TASK STATEMENT
For the records below, give the number of lines that include the string "Complete". Nothing else belongs in the answer.

(INPUT)

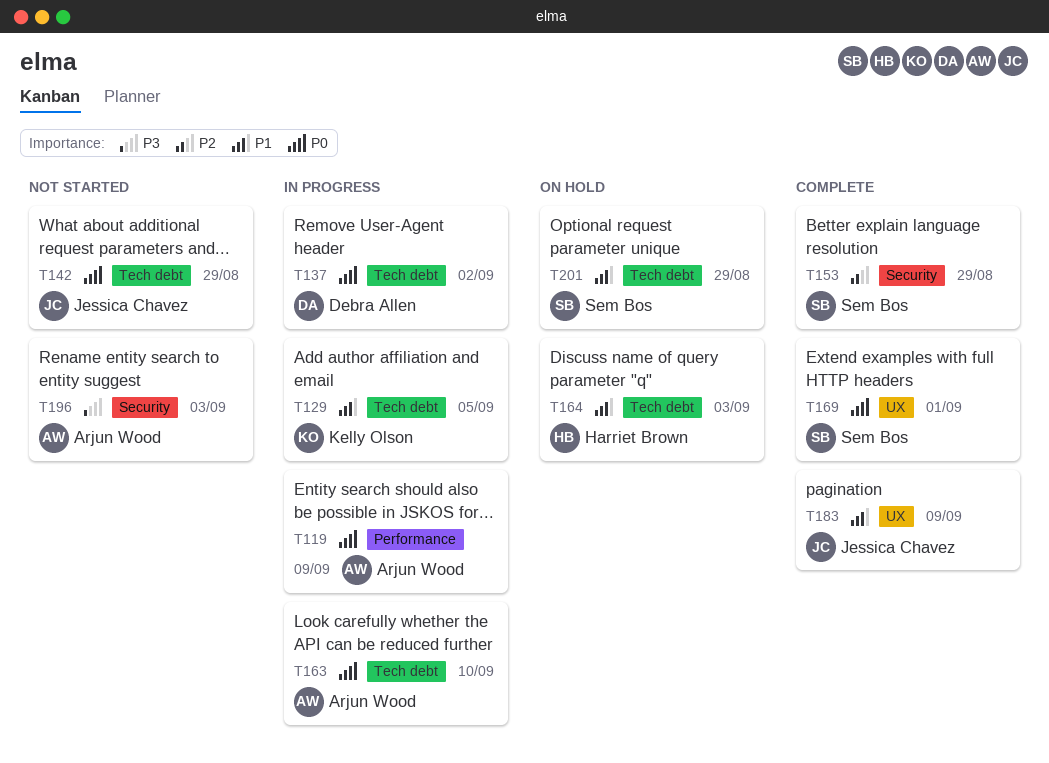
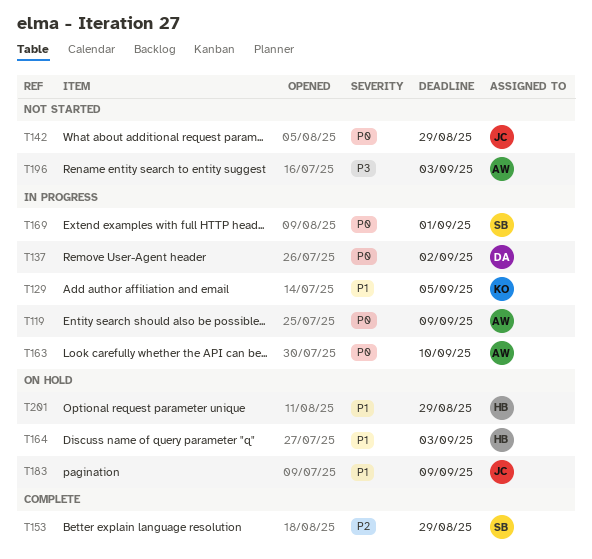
T169, status: Complete -> In progress
T183, status: Complete -> On hold
T201, owner: Sem Bos -> Harriet Brown

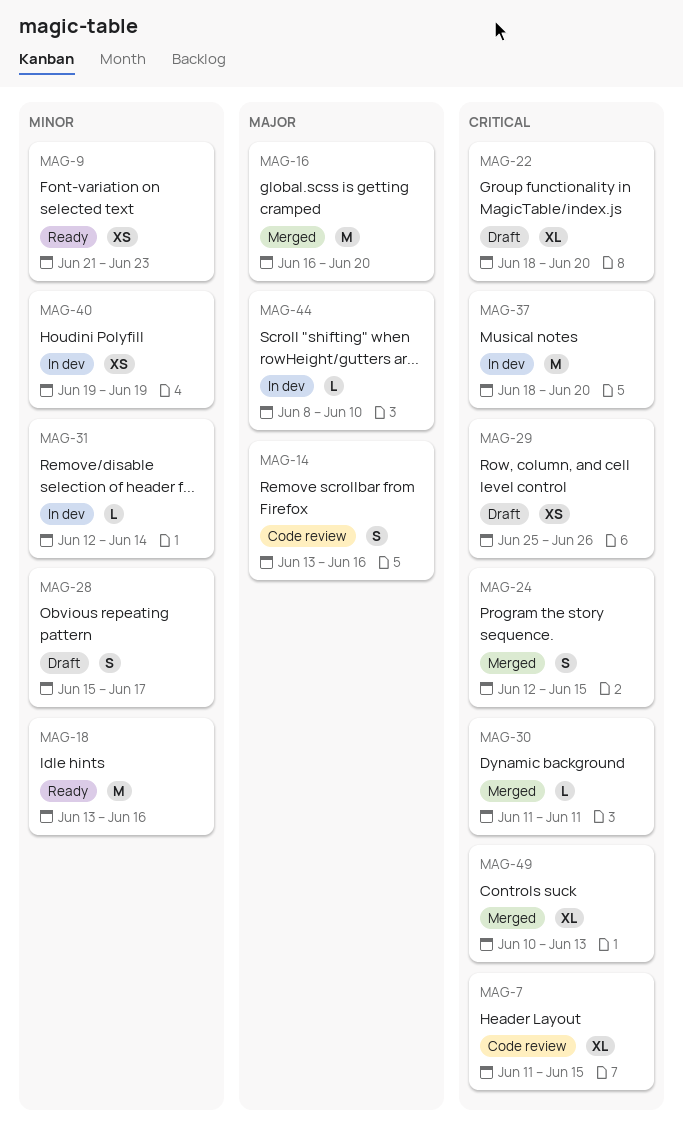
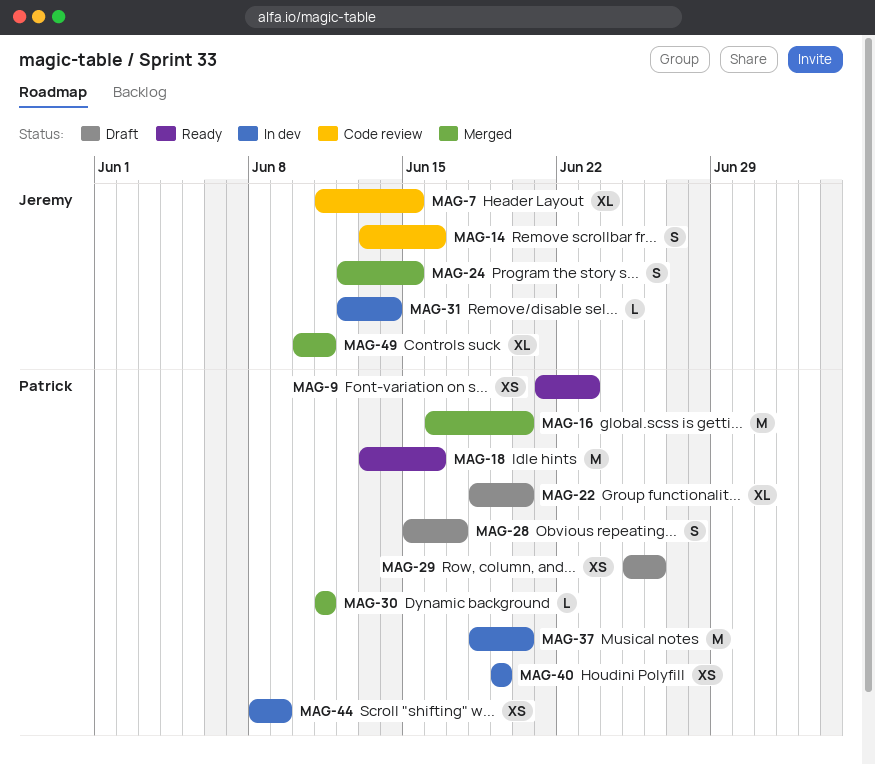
MAG-44, estimate: L -> XS
MAG-44, due: Jun 10 -> Jun 9
MAG-49, due: Jun 13 -> Jun 11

(End INPUT)

WRITTEN ANSWER
2